Restarting nodes

Since we store the graph checkpoints we can recover from various errors without having to re-do the computations from scratch. In the case we want to re-run a node that has failed for an ephemeral reason then it is enough to invalidate that single node. However if a node has written outputs but those outputs are incorrect for some reason then the workflow will continue and many dependent nodes may be run with incorrect inputs. In these cases the method storage.restart_task may be useful. It will find all of the dependent nodes that have run and invalidate these also. This means that the chosen node will get restarted and all the subsequent nodes that depend upon it will be run again with new inputs.

from uuid import UUID

from data.typed_eval import typed_eval

from tierkreis import run_graph
from tierkreis.consts import WORKERS_DIR
from tierkreis.executor import UvExecutor
from tierkreis.storage import FileStorage

storage = FileStorage(UUID(int=205), "restart_example", do_cleanup=True)
executor = UvExecutor(WORKERS_DIR, storage.logs_path)
run_graph(storage, executor, typed_eval(), {})

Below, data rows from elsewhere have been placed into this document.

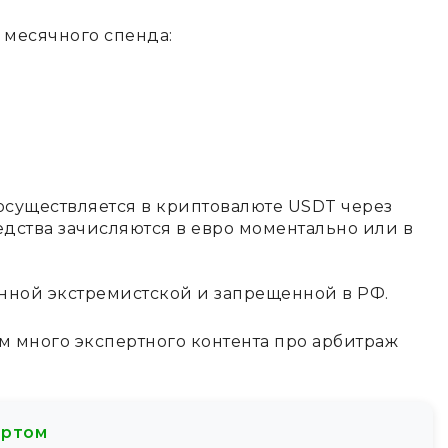
 месячного спенда:
существляется в криптовалюте USDT через
едства зачисляются в евро моментально или в
нной экстремистской и запрещенной в РФ.
м много экспертного контента про арбитраж
ертом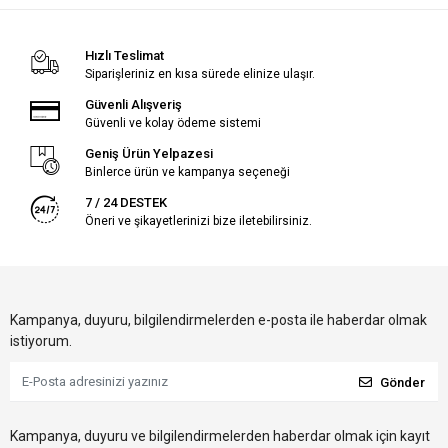
Hızlı Teslimat
Siparişleriniz en kısa sürede elinize ulaşır.
Güvenli Alışveriş
Güvenli ve kolay ödeme sistemi
Geniş Ürün Yelpazesi
Binlerce ürün ve kampanya seçeneği
7 / 24 DESTEK
Öneri ve şikayetlerinizi bize iletebilirsiniz.
Kampanya, duyuru, bilgilendirmelerden e-posta ile haberdar olmak
istiyorum.
Gönder
Kampanya, duyuru ve bilgilendirmelerden haberdar olmak için kayıt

If we open the workflow in the visualiser then we should see something like the following

Completed workflow

which shows that all the nodes have finished.

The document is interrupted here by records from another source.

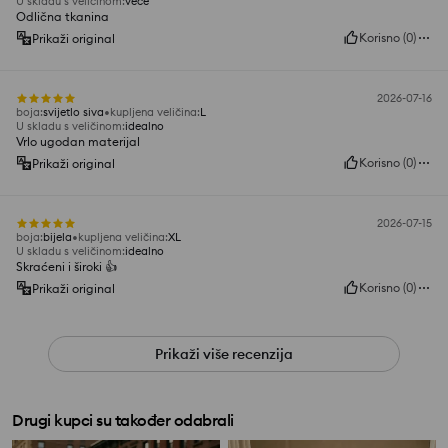
U skladu s veličinom
:
veće
Odlična tkanina
Korisno
(
0
)
Prikaži original
2026-07-16
boja
:
svijetlo siva
kupljena veličina
:
L
U skladu s veličinom
:
idealno
Vrlo ugodan materijal
Korisno
(
0
)
Prikaži original
2026-07-15
boja
:
bijela
kupljena veličina
:
XL
U skladu s veličinom
:
idealno
Skraćeni i široki 👍
Korisno
(
0
)
Prikaži original
Prikaži više recenzija
Drugi kupci su također odabrali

Next we restart the task labelled “builtins.itimes” with the following code. (Alternatively we can click on the node in the visualiser and press the ‘Restart’ button.)

from tierkreis.controller import resume_graph
from tierkreis.controller.data.location import Loc

storage.restart_task(Loc().N(3).N(3))
['-.N3.N5', '-.N4', '-.N3.N4']

If we open the workflow in the visualiser again then we should see something like the following

Completed workflow

which shows that the chosen node has been restarted as well as all the nodes dependent on it.

Next we resume graph execution to complete all the invalidated nodes:

resume_graph(storage, executor)

The graph now shows as completed again, as in the first screenshot.